* **TO DO**
Exactly the lines below from the one with "right shoulder: (543, 122)" up to and including the one with "right shoulder: (959, 123)" make up the answer, with nothing else added.

* **EXCERPTED DATA**
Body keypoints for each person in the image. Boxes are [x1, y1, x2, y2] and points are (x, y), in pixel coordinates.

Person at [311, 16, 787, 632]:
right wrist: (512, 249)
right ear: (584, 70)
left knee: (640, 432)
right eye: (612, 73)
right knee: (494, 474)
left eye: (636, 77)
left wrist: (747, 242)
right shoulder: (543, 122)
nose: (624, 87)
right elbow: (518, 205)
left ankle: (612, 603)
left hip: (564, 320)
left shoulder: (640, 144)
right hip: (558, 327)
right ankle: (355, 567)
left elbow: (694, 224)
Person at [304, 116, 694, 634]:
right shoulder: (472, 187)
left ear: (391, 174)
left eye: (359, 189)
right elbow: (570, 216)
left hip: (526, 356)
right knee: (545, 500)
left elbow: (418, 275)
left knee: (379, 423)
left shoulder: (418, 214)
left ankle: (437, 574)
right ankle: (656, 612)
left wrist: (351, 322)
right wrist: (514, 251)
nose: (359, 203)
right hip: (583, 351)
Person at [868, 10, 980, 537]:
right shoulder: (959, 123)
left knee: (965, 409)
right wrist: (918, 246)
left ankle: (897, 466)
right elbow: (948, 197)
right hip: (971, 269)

* **RESPONSE AREA**
right shoulder: (543, 122)
nose: (624, 87)
right elbow: (518, 205)
left ankle: (612, 603)
left hip: (564, 320)
left shoulder: (640, 144)
right hip: (558, 327)
right ankle: (355, 567)
left elbow: (694, 224)
Person at [304, 116, 694, 634]:
right shoulder: (472, 187)
left ear: (391, 174)
left eye: (359, 189)
right elbow: (570, 216)
left hip: (526, 356)
right knee: (545, 500)
left elbow: (418, 275)
left knee: (379, 423)
left shoulder: (418, 214)
left ankle: (437, 574)
right ankle: (656, 612)
left wrist: (351, 322)
right wrist: (514, 251)
nose: (359, 203)
right hip: (583, 351)
Person at [868, 10, 980, 537]:
right shoulder: (959, 123)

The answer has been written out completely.